Another witness, Linda Blumberg, who spoke for the Urban Institute, Washington, said lawmakers should adopt 4 key principles when trying to increase the number of insured individuals:

1. Subsidize insurance benefits for lower-income individuals.

2. Guarantee a source of coverage for all potential purchasers.

3. Create a mechanism for broadly spreading the costs of covering higher risk individuals.

4. Either create a mandate requiring that individuals be covered or create a mandate for individuals combined with some form of employer mandate.

Blumberg also recommended that lawmakers restructure the current tax incentives for purchasing health coverage to provide “those with the greatest needs the greatest assistance, as opposed to the opposite, which is true today.”

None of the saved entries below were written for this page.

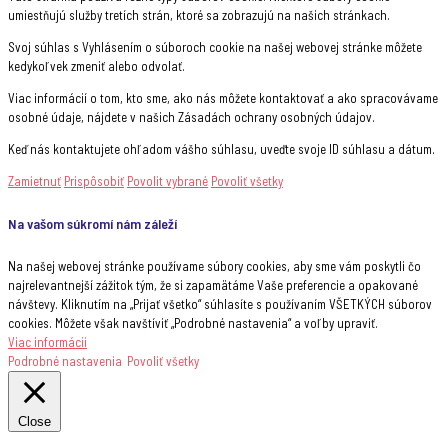
umiestňujú služby tretích strán, ktoré sa zobrazujú na našich stránkach.
Svoj súhlas s Vyhlásením o súboroch cookie na našej webovej stránke môžete
kedykoľvek zmeniť alebo odvolať.
Viac informácií o tom, kto sme, ako nás môžete kontaktovať a ako spracovávame
osobné údaje, nájdete v našich Zásadách ochrany osobných údajov.
Keď nás kontaktujete ohľadom vášho súhlasu, uveďte svoje ID súhlasu a dátum.
Zamietnuť
Prispôsobiť
Povolit vybrané
Povoliť všetky
Na vašom súkromí nám záleží
Na našej webovej stránke používame súbory cookies, aby sme vám poskytli čo
najrelevantnejší zážitok tým, že si zapamätáme Vaše preferencie a opakované
návštevy. Kliknutím na „Prijať všetko“ súhlasíte s používaním VŠETKÝCH súborov
cookies. Môžete však navštíviť „Podrobné nastavenia“ a voľby upraviť.
Viac informácii
Podrobné nastavenia
Povoliť všetky
Close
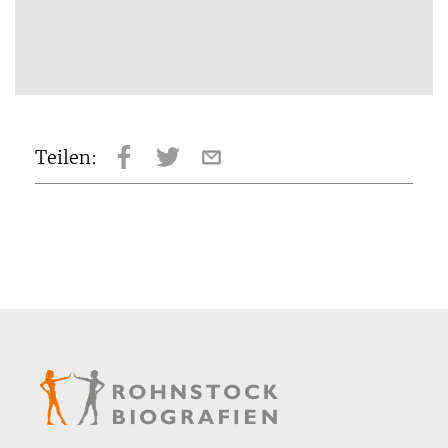
Teilen:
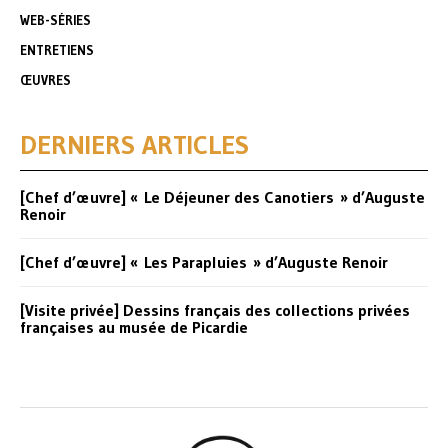
WEB-SÉRIES
ENTRETIENS
ŒUVRES
DERNIERS ARTICLES
[Chef d’œuvre] « Le Déjeuner des Canotiers » d’Auguste
Renoir
[Chef d’œuvre] « Les Parapluies » d’Auguste Renoir
[Visite privée] Dessins français des collections privées
françaises au musée de Picardie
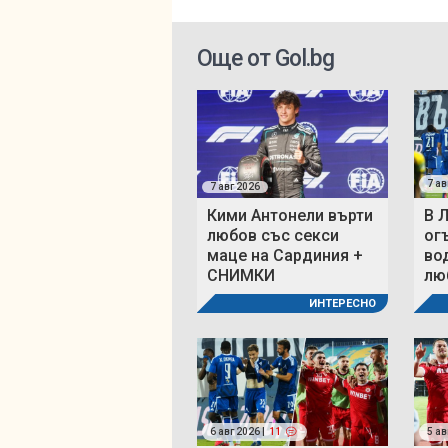
Още от Gol.bg
7 ав
7 авг 2026
Кими Антонели върти
В 
любов със секси
ог
маце на Сардиния +
во
СНИМКИ
люб
ИНТЕРЕСНО
6 авг 2026 |
11
5 ав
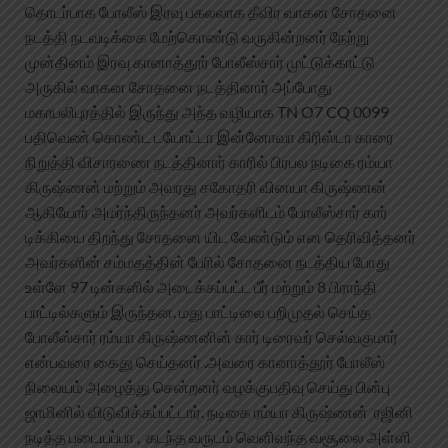
தொடர்பாக போலீஸ் இரவு பகலலாக தீவிர வாகன சோதனை
நடத்தி நடவடிக்கை மேற்கொண்டு வருகின்றனர் நேற்று
முன்தினம் இரவு கானாத்தூர் போலீஸ்சார் முட்டுக்காட்டு
அருகில் வாகன சோதனை நடத்தினார் அப்போது
மகாபலிபுரத்தில் இருந்து அந்த வழியாக TN O7 CQ 0099
பதிவெண் கொண்ட டயோட்டா இன்னோவா கிரிஸ்டா காரை
நிறுத்தி விசாரணை நடத்தினார் காரில் பிரபல நடிகை ரம்யா
கிருஷ்ணன் மற்றும் அவரது சகோதரி வினயா கிருஷ்ணன்
ஆகியோர் அமர்ந்திருந்தனர் அவர்களிடம் போலீஸ்சார் கார்
டிக்கியை திறந்து சோதனை யிட வேண்டும் என தெரிவித்தனர்
அவர்களின் சம்மதத்தின் பேரில் சோதனை நடத்திய போது
உள்ளே 97 டின்களில் அடைக்கப்பட்ட பீர் மற்றும் 8 பிராந்தி
பாட்டில்களும் இருந்தன. மது பாட்டிலை பறிமுதல் செய்த
போலீஸ்சார் ரம்யா கிருஷ்ணனின் கார் டிரைவர் செல்வகுமார்
என்பவரை கைது செய்தனர் .அவரை கானாத்தூர் போலீஸ்
நிலையம் அழைத்து சென்றனர் வழக்குபதிவு செய்து பின்பு
ஜாமினில் விடுவிக்கப்பட்டார். நடிகை ரம்யா கிருஷ்ணன் ரஜினி
நடித்த படையப்பா , கடந்த வருடம் வெளிவந்த வசூலை அள்ளி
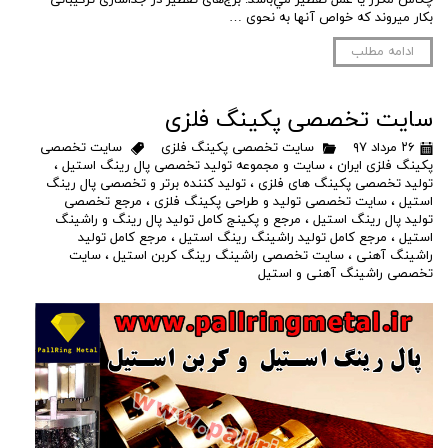
بکار میروند که خواص آنها به نحوی …
ادامه مطلب
سایت تخصصی پکینگ فلزی
۲۶ مرداد ۹۷
سایت تخصصی پکینگ فلزی
سایت تخصصی
پکینگ فلزی ایران
،
سایت و مجموعه تولید تخصصی پال رینگ استیل
،
تولید تخصصی پکینگ های فلزی
،
تولید کننده برتر و تخصصی پال رینگ
استیل
،
سایت تخصصی تولید و طراحی پکینگ فلزی
،
مرجع تخصصی
تولید پال رینگ استیل
،
مرجع و پکینج کامل تولید پال رینگ و راشینگ
استیل
،
مرجع کامل تولید راشینگ رینگ استیل
،
مرجع کامل تولید
راشینگ آهنی
،
سایت تخصصی راشینگ رینگ کربن استیل
،
سایت
تخصصی راشینگ آهنی و استیل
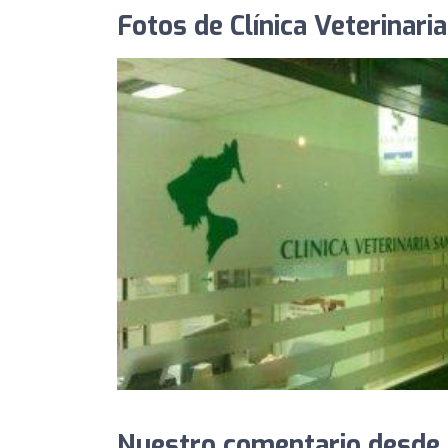
Fotos de Clínica Veterinaria
Nuestro comentario desde Cl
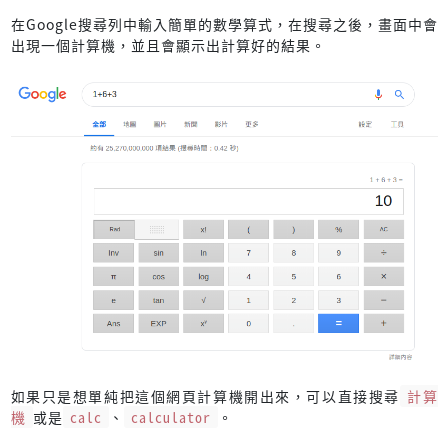
在Google搜尋列中輸入簡單的數學算式，在搜尋之後，畫面中會
出現一個計算機，並且會顯示出計算好的結果。
如果只是想單純把這個網頁計算機開出來，可以直接搜尋
計算
機
或是
calc
、
calculator
。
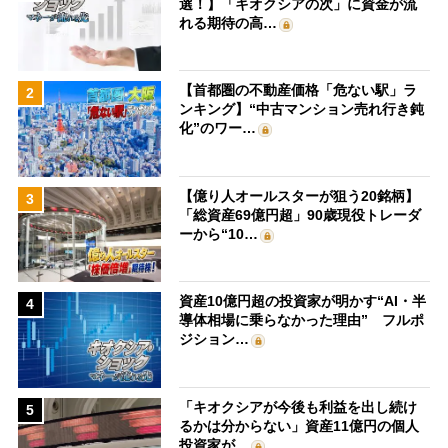
選！】「キオクシアの次」に資金が流
れる期待の高…
【首都圏の不動産価格「危ない駅」ラ
2
ンキング】“中古マンション売れ行き鈍
化”のワー…
【億り人オールスターが狙う20銘柄】
3
「総資産69億円超」90歳現役トレーダ
ーから“10…
資産10億円超の投資家が明かす“AI・半
4
導体相場に乗らなかった理由” フルポ
ジション…
「キオクシアが今後も利益を出し続け
5
るかは分からない」資産11億円の個人
投資家が…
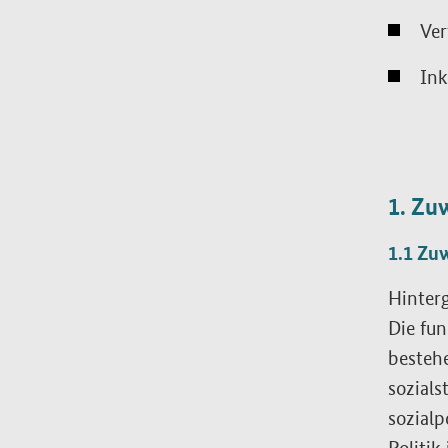
Ver
Ink
1. Zu
1.1 Zu
Hinter
Die fun
besteh
sozials
sozialp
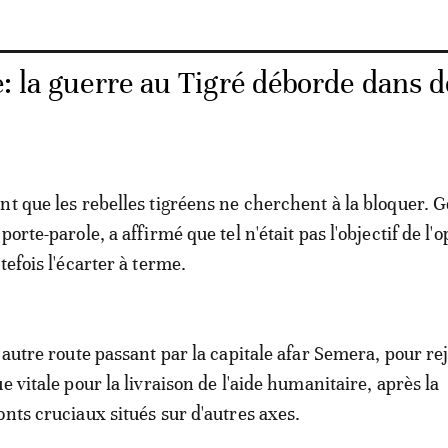
: la guerre au Tigré déborde dans d
nt que les rebelles tigréens ne cherchent à la bloquer.
porte-parole, a affirmé que tel n'était pas l'objectif de l'
tefois l'écarter à terme.
 autre route passant par la capitale afar Semera, pour re
e vitale pour la livraison de l'aide humanitaire, après la
onts cruciaux situés sur d'autres axes.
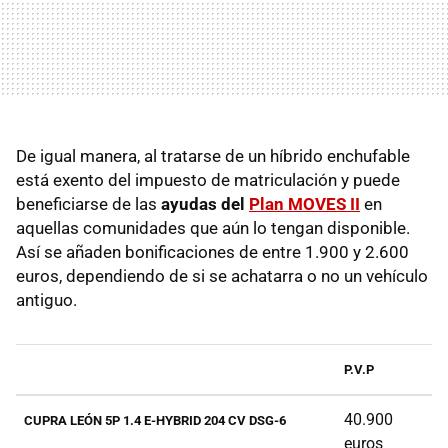
De igual manera, al tratarse de un híbrido enchufable
está exento del impuesto de matriculación y puede
beneficiarse de las
ayudas del
Plan MOVES II
en
aquellas comunidades que aún lo tengan disponible.
Así se añaden bonificaciones de entre 1.900 y 2.600
euros, dependiendo de si se achatarra o no un vehículo
antiguo.
P.V.P
40.900
CUPRA LEÓN 5P 1.4 E-HYBRID 204 CV DSG-6
euros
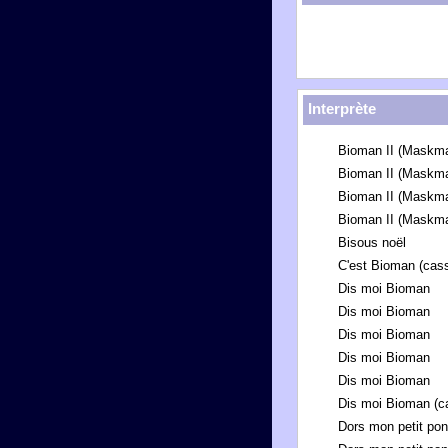
Interprète
Bioman II (Maskm
Bioman II (Maskm
Bioman II (Maskm
Bioman II (Maskm
Bisous noël
C'est Bioman (cass
Dis moi Bioman
Dis moi Bioman
Dis moi Bioman
Dis moi Bioman
Dis moi Bioman
Dis moi Bioman (ca
Dors mon petit po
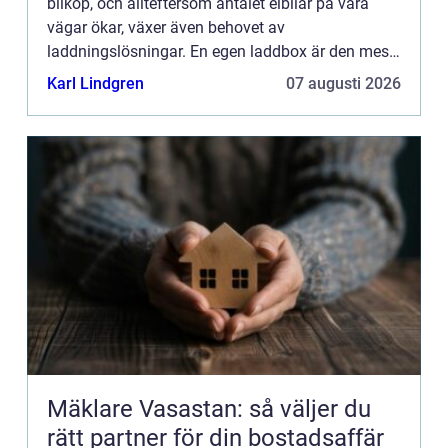
bilköp, och allteftersom antalet elbilar på våra
vägar ökar, växer även behovet av
laddningslösningar. En egen laddbox är den mest
eff...
Karl Lindgren
07 augusti 2026
Mäklare Vasastan: så väljer du
rätt partner för din bostadsaffär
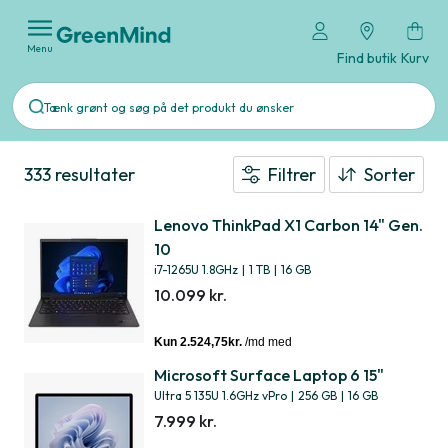
Menu
Find butik
Kurv
333 resultater
Filtrer
Sorter
Lenovo ThinkPad X1 Carbon 14" Gen.
10
i7-1265U 1.8GHz
|
1 TB
|
16 GB
10.099 kr.
Microsoft Surface Laptop 6 15"
Ultra 5 135U 1.6GHz vPro
|
256 GB
|
16 GB
7.999 kr.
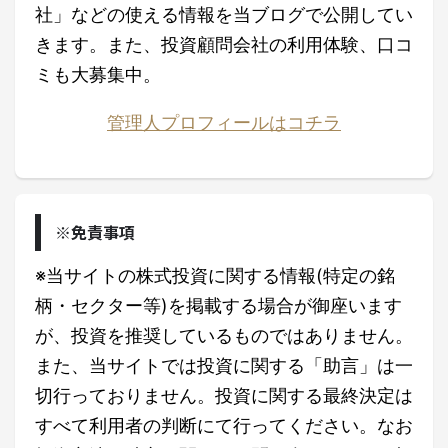
社」などの使える情報を当ブログで公開してい
きます。また、投資顧問会社の利用体験、口コ
ミも大募集中。
管理人プロフィールはコチラ
※免責事項
※当サイトの株式投資に関する情報(特定の銘
柄・セクター等)を掲載する場合が御座います
が、投資を推奨しているものではありません。
また、当サイトでは投資に関する「助言」は一
切行っておりません。投資に関する最終決定は
すべて利用者の判断にて行ってください。なお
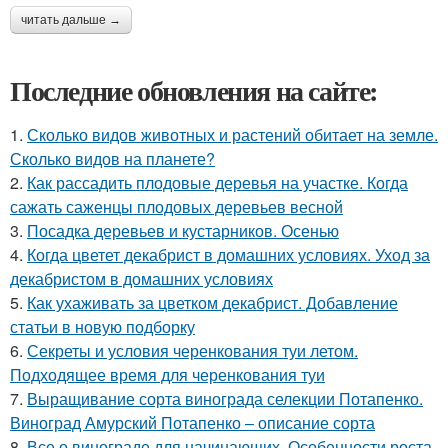
читать дальше →
Последние обновления на сайте:
1.
Сколько видов животных и растений обитает на земле.
Сколько видов на планете?
2.
Как рассадить плодовые деревья на участке. Когда
сажать саженцы плодовых деревьев весной
3.
Посадка деревьев и кустарников. Осенью
4.
Когда цветет декабрист в домашних условиях. Уход за
декабристом в домашних условиях
5.
Как ухаживать за цветком декабрист. Добавление
статьи в новую подборку
6.
Секреты и условия черенкования туи летом.
Подходящее время для черенкования туи
7.
Выращивание сорта винограда селекции Потапенко.
Виноград Амурский Потапенко – описание сорта
8.
Все о винограде для начинающих. Особенности роста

The federal government already pumps enough “tax expenditures” into health insurance to pay for comprehensive health care reform, but “the current spending is not particularly effective in expanding coverage…since it subsidizes most those who are most likely to purchase coverage even in the absence of any subsidy,” Blumberg said.

The American Benefits Council, Washington, responded to the hearing by saying that everyone has to work together to help the uninsured.

“Our vision of health care reform does not embrace extreme ‘solutions’ that rely exclusively on either individuals or the government to take control of the health care system,” ABC President James Klein says in his group’s statement. “Rather, we see real reform as only being possible if we embrace the concept that it is a shared responsibility that will require increased efforts by all the major stakeholders, especially individuals, employers and the government.”

Klein, who did not testify at the subcommittee hearing, said the parties involved could help increase the number of insured workers by developing objective standards for providers, increasing incentives for healthier lifestyles and preventive care, improving funding for Medicaid and other public programs, and expanding tax incentives for health coverage.